The Science Network (TSN) was a non-profit virtual forum dedicated to science and its impact on society. It was initially conceived in 2003 by Roger Bingham and Terry Sejnowski as a cable science TV network modeled on C-SPAN. TSN later became a global digital platform hosting videos of lectures from scientific meetings and long form one-on-one conversations with prominent scientists and communicators of science, including Neil deGrasse Tyson, V.S. Ramachandran, Helen S. Mayberg, and Barbara Landau. TSN has also sponsored and co-sponsored scientific forums, such as Stem cells: science, ethics and politics at the crossroads, held at the Salk Institute in 2004 and the Beyond Belief conference series.

== Beyond Belief conference series==

TSN's signature series Beyond Belief was conceived to bring together a community of scientists, philosophers, scholars from the humanities, and social commentators. Speakers at these meetings have included Steven Weinberg, Richard Dawkins, Sam Harris, Harry Kroto, Neil deGrasse Tyson, and Stuart Kauffman. So far, the following three Beyond Belief conferences were organized:

===2006: Science, Religion, Reason and Survival===
Beyond Belief: Science, Religion, Reason and Survival, the first of The Science Network's annual Beyond Belief symposia, held from November 5 to November 7, 2006, was described by The New York Times, as "a free-for-all on science and religion," which seemed at times like "the founding convention for a political party built on a single plank: in a world dangerously charged with ideology, science needs to take on an evangelical role, vying with religion as teller of the greatest story ever told." According to participant Melvin Konner, however, the event came to resemble a "den of vipers” debating the issue, "Should we bash religion with a crowbar or only with a baseball bat?”

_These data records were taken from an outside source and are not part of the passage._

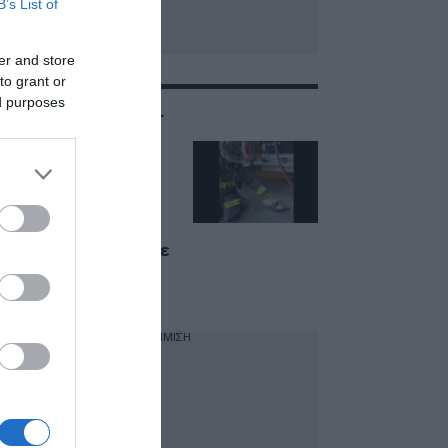
B’s List of
er and store
to grant or
ed purposes
ΣΧΕΤΙΚΑ ΜΕ:VIRAL
ΗΠΑ: Πυροσβέστες
δίνουν πρώτες
βοήθειες σε
περιστέρι – Του
έβαλαν μάσκα
οξυγόνου, ξεπέρασε
τα 7 εκατ. views το
βίντεο
ΔΙΑΦΗΜΙΣΗ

New Scientist summed up the topics to be discussed as a list of three questions:

- Can science help us create a new rational narrative as poetic and powerful as those that have traditionally sustained societies?
- Can we treat religion as a natural phenomenon?
- Can we be good without God? And if not God, then what?

Speakers included physicists Steven Weinberg, Lawrence Krauss, Philosopher/author Sam Harris, biologist Joan Roughgarden, Michael Shermer of Skeptic Magazine, anthropologist Scott Atran and astrophysicist Neil deGrasse Tyson.

===2007: Enlightenment 2.0===
Beyond Belief: Enlightenment 2.0 was the second annual symposium and was held from 31 October to 2 November 2007 at the Frederic de Hoffmann Auditorium of the Salk Institute for Biological Studies.

The conference was released on a five-disc DVD series in 2007.

Credited participants
| Disc 1 | Disc 2 | Disc 3 | Disc 4 | Disc 5 |
|---|---|---|---|---|
| Darrin McMahon; Margaret Jacob; Edward Slingerland; Donald Rutherford; Daniel Dennett; David Sloan Wilson; Jonathan Haidt; | Michael Shermer; panel discussion; Gregory Clark; Deirdre McCloskey; Stuart Kauffman; Sean Carrol; David Albert; | Peter Atkins; Harold Kroto; Scott Atran; Lee Silver; Greg Epstein; Ronald de Sousa; Patricia Churchland; | Rebecca Goldstein; John Allen Paulos; V.S. Ramachandran; Adam Kolber; Jonathan Gottschall; David Brin; Robert Winter; | Sam Harris; Daniel Smail; Jeff Hawkins; PZ Myers; Harold Kroto; Roger Bingham; |

===2008: Candles in the Dark===
Beyond Belief: Candles in the Dark was the third annual Beyond Belief symposium. This event was organized by The Science Network and held from 3 October to 6 October 2008 in San Diego, CA.